I know Michael, I don't have exact numbers or any better intelligence than some of what we all read out there. I know there's some wells that are drilled waiting on capacity build out and that capacity build out is down the road. But I do not have an exact count on the number of wells.

Speaker 7

Fair enough. I figured it's worth asking. Thanks.

Speaker 2

Thank you.

Speaker 1

Our next question is from John Seltzer of Barriah Capital Partners. Please go ahead.

Speaker 6

Yes. Good morning. The early results in the Upper Marcellus look good, but the lower is obviously still better. Kind of how do you see that playing out once you're going to do enough that you've increased your knowledge and the certainty of that and then continue to drill the lower?

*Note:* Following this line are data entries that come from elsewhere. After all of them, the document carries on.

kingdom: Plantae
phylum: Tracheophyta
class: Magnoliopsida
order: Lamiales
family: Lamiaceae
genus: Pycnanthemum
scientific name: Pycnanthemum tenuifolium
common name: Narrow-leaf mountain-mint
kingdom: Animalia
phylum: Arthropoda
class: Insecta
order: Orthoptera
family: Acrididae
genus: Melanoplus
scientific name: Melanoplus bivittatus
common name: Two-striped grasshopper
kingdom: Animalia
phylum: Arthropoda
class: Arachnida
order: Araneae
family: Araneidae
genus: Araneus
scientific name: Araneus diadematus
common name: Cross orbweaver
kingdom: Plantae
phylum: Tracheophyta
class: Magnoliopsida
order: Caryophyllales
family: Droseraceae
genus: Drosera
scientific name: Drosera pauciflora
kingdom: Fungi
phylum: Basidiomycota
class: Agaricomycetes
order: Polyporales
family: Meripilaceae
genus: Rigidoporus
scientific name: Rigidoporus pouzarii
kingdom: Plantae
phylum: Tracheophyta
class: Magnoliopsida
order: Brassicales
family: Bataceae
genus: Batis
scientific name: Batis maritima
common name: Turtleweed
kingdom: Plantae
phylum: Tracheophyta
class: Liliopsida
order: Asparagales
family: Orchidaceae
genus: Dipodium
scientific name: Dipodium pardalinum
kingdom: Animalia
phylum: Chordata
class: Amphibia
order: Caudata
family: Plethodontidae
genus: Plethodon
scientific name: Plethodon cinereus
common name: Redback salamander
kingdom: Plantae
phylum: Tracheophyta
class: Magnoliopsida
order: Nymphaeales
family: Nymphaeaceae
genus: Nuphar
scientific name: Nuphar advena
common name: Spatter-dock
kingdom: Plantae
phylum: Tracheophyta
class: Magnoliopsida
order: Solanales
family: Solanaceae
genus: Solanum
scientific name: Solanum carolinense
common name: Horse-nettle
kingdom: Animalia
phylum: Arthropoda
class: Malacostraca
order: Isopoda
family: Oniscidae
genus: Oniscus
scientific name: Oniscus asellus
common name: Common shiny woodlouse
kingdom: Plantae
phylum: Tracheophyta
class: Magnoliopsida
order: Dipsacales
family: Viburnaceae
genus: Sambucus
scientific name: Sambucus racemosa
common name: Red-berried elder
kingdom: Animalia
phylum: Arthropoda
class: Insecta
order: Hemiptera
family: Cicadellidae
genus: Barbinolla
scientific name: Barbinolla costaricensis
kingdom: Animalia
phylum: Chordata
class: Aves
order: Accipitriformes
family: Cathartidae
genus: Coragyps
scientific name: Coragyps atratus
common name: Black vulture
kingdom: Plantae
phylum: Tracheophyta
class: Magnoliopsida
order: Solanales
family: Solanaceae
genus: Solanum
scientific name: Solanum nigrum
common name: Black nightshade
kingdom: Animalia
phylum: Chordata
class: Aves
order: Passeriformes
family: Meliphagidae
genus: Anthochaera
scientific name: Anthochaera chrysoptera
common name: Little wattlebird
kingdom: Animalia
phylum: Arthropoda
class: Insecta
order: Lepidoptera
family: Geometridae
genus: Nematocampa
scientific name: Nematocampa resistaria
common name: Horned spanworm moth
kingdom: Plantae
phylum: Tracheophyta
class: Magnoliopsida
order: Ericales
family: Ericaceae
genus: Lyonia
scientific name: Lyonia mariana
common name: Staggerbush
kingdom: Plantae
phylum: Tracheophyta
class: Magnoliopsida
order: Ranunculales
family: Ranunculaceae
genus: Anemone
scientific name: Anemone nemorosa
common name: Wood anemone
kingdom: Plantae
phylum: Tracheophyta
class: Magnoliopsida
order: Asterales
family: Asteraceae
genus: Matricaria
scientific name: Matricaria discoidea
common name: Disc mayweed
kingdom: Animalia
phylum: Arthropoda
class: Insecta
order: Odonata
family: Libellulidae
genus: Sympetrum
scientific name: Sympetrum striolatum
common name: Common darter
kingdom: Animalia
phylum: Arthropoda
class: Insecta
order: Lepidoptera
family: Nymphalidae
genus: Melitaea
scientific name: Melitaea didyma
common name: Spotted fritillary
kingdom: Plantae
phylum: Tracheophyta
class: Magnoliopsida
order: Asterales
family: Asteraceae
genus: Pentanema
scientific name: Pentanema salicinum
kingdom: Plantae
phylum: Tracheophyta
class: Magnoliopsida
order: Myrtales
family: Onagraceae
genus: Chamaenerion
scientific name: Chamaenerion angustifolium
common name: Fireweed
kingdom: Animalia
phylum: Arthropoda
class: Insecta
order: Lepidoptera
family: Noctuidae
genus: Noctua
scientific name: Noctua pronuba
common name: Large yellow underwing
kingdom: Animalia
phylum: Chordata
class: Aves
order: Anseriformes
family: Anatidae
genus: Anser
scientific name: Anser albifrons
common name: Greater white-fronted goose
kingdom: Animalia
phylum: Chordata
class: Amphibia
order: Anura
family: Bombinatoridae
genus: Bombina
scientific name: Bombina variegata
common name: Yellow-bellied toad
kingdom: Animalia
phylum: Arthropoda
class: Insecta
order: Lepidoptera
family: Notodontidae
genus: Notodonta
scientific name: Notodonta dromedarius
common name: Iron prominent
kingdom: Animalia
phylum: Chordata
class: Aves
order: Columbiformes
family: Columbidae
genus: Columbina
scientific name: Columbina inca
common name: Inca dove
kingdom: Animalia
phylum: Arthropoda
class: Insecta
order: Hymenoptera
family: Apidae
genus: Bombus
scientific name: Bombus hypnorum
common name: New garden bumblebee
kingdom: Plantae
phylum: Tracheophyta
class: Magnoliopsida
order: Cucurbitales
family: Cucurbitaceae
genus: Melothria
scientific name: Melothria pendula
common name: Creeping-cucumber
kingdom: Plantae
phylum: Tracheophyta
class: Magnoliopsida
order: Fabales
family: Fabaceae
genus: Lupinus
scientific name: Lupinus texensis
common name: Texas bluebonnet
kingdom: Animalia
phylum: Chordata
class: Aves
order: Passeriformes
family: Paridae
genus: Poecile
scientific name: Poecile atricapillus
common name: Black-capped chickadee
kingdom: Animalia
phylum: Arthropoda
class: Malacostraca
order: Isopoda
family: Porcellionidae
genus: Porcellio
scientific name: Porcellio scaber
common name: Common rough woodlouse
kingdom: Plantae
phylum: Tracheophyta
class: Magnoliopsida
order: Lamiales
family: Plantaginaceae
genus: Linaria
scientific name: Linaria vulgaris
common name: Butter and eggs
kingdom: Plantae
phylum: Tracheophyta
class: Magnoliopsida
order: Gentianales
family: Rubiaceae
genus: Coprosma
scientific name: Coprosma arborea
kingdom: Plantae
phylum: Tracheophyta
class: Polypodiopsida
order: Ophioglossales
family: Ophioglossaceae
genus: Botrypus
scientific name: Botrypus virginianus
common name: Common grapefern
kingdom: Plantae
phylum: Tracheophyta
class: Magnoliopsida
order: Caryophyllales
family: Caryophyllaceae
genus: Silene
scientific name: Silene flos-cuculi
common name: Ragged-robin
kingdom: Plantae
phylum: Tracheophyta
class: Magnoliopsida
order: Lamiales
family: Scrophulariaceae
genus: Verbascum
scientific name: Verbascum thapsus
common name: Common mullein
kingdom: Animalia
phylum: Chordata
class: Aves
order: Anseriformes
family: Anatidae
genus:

How does that look going into 2013?

Well,

Speaker 2

the drilling we're doing right now is predominantly in the lower. We plan on continuing drilling predominantly in the lower. As we continue to gather data points, which we will drill some additional data points between now and through our 13 program in the Upper Marcellus, the plan would be to gather information, have the confidence and then once we get to a more intense pad drilling that we would augment some of that drilling with the reduced spacing that we implemented in this particular area similar to that pattern.

Speaker 6

All right. Got it. So I guess the lower recoveries you would more than make up in the synergies of drilling from the pads?

Speaker 2

Absolutely. We expect to have increased synergies in our pad drilling process. We just we're just not doing that right now.

Speaker 6

Good. Thanks, Dan.

Speaker 2

Thank you.

Speaker 1

This concludes our question and answer session. I would like to turn the conference back over to Mr. Dinges for any closing remarks.

Speaker 2

Okay. Appreciate it, Emily, and thanks for the attention for this quarter. As you can see, the program that we've laid out will continue to fall within what we think is a fairly robust production guidance process. There was comments in regard to our reserve bookings. And at the end of the year, once we do that, we think we are also going to have a very robust reserve recognition at the end of the year.

That's going to translate into I think a top tier finding cost and certainly a very nice portfolio on the books by the end of the year. Stay tuned. We have more to come and look forward to visiting with you all through the Q3. Thank you.

Speaker 1

The conference has now concluded. Thank you for attending today's presentation. You may now disconnect.